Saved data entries
————

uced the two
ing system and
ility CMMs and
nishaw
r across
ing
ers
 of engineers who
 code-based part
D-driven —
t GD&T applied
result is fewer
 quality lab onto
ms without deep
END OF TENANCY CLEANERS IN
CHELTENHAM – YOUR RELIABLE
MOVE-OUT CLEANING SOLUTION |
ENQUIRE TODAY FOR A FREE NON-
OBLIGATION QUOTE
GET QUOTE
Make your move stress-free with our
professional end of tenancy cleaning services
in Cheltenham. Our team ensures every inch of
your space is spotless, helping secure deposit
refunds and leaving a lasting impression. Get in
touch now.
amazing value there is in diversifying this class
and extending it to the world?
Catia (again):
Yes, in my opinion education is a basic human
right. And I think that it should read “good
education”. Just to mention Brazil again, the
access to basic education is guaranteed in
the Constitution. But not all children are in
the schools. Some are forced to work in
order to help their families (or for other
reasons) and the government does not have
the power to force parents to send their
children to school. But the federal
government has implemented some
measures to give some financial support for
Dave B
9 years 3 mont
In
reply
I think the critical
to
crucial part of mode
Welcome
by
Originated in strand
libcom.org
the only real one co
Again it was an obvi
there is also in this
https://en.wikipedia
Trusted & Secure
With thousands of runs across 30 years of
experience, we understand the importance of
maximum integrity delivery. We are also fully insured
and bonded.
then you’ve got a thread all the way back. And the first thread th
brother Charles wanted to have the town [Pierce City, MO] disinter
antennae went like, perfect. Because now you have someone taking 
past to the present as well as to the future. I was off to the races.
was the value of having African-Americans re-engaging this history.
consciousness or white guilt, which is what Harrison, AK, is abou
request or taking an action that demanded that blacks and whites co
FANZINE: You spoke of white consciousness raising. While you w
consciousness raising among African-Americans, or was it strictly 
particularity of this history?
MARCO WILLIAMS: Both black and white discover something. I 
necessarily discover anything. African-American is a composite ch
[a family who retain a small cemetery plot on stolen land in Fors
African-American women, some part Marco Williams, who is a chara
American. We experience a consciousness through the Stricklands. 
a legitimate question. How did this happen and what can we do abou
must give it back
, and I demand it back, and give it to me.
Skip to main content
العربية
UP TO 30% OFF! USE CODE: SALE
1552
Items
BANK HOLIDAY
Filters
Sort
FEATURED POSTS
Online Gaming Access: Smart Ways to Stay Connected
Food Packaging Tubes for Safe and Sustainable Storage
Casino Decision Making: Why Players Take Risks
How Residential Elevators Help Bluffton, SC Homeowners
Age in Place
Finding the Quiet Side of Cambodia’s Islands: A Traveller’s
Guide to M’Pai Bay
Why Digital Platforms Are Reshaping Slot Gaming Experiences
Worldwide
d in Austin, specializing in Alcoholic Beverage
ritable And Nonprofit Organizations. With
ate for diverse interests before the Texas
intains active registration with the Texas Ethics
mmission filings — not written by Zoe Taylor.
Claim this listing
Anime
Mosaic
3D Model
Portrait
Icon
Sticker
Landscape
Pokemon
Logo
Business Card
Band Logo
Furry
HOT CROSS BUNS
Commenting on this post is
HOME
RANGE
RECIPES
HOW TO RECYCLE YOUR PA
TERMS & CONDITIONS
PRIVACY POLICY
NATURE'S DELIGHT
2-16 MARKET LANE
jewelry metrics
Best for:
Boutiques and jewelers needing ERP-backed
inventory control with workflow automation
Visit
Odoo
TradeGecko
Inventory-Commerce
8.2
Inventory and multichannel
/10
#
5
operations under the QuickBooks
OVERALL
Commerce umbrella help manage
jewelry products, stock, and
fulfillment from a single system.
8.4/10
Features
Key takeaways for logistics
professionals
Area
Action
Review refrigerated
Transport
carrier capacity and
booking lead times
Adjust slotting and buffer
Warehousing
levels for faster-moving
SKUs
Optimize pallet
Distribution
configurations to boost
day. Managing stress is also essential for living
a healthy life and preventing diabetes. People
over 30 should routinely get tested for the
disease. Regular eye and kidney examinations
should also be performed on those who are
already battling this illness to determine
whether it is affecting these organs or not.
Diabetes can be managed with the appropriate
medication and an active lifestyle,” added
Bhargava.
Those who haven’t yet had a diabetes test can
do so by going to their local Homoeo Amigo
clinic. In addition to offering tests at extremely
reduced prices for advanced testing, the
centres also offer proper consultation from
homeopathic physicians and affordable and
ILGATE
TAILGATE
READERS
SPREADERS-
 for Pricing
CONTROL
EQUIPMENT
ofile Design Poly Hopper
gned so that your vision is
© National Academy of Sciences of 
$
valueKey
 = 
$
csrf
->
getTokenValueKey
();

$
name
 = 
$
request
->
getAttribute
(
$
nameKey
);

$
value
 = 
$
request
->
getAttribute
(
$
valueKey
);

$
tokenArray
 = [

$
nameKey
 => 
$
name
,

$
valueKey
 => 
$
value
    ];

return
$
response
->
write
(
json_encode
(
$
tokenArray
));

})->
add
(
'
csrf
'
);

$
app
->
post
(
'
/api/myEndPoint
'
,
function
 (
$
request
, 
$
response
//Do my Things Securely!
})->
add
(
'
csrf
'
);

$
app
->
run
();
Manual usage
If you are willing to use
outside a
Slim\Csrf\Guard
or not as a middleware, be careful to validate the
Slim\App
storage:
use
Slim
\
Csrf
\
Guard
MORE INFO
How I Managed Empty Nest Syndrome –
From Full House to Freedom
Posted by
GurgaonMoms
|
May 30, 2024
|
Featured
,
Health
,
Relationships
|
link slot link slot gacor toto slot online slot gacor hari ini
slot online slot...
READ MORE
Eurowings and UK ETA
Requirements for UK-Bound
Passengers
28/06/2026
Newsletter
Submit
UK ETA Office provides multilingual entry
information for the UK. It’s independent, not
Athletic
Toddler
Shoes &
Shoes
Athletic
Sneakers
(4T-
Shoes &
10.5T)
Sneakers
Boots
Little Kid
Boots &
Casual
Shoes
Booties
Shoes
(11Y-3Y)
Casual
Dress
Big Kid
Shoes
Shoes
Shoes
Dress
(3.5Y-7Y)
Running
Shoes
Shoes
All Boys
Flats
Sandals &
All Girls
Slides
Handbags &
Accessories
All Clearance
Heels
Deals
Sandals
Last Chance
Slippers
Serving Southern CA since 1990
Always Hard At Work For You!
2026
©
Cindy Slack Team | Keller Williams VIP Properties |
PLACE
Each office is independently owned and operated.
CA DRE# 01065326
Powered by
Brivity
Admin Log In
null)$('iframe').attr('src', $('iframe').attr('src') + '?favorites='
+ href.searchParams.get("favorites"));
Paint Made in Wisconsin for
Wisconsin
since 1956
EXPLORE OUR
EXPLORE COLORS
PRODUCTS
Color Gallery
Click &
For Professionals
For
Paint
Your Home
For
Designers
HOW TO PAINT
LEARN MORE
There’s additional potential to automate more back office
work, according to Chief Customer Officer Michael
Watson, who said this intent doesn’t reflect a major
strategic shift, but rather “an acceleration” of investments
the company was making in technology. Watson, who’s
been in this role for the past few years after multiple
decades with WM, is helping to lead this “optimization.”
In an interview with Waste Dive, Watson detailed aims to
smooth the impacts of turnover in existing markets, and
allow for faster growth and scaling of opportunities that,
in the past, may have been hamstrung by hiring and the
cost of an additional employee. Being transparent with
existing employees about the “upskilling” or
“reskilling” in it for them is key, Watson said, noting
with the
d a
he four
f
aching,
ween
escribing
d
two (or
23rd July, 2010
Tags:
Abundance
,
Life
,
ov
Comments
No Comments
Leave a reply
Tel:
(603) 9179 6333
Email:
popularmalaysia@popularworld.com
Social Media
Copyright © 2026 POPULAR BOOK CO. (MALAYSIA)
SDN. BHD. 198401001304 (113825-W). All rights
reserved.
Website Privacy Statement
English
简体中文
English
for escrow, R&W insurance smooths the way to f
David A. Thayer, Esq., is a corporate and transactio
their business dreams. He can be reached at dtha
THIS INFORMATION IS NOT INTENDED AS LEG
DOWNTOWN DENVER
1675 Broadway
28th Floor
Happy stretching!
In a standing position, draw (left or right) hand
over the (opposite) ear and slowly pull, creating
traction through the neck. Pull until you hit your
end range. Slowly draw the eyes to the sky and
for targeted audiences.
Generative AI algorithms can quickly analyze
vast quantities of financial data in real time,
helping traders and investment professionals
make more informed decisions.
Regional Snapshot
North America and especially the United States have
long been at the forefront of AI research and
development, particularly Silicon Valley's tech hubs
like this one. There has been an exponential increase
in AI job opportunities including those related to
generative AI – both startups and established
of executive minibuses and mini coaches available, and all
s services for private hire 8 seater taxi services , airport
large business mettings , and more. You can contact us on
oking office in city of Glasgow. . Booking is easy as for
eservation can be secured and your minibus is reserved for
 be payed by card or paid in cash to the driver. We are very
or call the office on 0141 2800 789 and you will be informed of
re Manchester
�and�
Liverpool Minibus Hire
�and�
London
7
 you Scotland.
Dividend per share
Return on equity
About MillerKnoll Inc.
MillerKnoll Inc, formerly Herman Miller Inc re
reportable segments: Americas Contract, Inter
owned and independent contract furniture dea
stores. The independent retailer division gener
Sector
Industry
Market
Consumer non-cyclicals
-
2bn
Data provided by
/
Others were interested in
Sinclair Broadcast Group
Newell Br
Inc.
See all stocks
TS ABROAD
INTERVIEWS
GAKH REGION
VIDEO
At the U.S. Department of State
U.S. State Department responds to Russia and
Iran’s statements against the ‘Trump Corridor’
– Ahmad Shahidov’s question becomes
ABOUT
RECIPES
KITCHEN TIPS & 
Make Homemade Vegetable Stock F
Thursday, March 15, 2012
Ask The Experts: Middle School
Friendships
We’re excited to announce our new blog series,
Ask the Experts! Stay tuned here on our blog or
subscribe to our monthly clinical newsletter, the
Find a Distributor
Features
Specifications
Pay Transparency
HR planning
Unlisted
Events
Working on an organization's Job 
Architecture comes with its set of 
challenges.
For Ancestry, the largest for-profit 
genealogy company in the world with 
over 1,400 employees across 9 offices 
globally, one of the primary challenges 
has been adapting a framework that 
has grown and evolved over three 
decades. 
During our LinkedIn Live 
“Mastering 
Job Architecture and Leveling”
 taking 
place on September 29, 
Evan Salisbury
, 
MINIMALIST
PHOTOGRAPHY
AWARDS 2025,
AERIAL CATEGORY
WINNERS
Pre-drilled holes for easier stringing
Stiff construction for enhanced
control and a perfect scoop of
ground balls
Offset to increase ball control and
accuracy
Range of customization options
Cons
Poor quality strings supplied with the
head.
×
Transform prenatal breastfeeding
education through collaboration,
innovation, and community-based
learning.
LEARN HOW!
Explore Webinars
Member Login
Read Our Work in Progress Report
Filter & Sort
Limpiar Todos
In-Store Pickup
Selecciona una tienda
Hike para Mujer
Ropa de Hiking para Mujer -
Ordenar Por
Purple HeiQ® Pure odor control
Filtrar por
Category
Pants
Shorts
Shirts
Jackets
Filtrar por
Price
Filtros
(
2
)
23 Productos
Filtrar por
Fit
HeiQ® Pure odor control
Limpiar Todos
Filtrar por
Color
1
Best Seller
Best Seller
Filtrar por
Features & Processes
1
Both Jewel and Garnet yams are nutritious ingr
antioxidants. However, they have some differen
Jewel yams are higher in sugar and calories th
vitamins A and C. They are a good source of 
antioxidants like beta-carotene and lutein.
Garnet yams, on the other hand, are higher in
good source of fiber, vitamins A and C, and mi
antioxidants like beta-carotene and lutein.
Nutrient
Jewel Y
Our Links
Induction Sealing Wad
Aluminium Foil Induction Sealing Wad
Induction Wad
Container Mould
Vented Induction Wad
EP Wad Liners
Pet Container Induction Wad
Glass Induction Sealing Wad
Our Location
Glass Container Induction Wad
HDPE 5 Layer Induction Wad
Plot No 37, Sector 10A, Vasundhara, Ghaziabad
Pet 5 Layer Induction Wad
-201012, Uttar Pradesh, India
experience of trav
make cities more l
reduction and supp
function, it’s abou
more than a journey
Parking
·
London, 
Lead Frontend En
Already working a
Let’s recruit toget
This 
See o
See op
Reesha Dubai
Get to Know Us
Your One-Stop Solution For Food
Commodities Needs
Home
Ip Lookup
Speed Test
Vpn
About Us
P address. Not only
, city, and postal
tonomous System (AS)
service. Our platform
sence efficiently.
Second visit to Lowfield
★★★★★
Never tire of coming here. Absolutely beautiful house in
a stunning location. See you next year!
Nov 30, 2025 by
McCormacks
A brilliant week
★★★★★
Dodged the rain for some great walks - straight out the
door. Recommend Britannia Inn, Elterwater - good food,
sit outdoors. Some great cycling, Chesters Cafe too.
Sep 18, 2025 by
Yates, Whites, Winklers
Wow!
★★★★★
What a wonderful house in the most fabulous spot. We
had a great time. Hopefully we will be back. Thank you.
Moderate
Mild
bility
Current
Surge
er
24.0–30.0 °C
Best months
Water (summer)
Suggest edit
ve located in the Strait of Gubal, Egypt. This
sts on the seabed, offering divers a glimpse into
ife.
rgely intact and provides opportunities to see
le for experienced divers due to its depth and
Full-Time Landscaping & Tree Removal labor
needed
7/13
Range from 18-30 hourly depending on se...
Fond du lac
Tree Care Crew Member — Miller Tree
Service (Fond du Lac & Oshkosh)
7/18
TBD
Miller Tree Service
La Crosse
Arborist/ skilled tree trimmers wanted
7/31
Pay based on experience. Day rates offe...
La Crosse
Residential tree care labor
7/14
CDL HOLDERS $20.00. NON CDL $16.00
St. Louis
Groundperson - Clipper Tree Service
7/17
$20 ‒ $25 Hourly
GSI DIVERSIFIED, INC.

————

* _Brief_
Rewrite the data from its first line through the line containing "Yes, in my opinion education is a basic human", both included, with "spotless" changed to "immaculate" and nothing else altered.

* _Expected answer_
uced the two
ing system and
ility CMMs and
nishaw
r across
ing
ers
 of engineers who
 code-based part
D-driven —
t GD&T applied
result is fewer
 quality lab onto
ms without deep
END OF TENANCY CLEANERS IN
CHELTENHAM – YOUR RELIABLE
MOVE-OUT CLEANING SOLUTION |
ENQUIRE TODAY FOR A FREE NON-
OBLIGATION QUOTE
GET QUOTE
Make your move stress-free with our
professional end of tenancy cleaning services
in Cheltenham. Our team ensures every inch of
your space is immaculate, helping secure deposit
refunds and leaving a lasting impression. Get in
touch now.
amazing value there is in diversifying this class
and extending it to the world?
Catia (again):
Yes, in my opinion education is a basic human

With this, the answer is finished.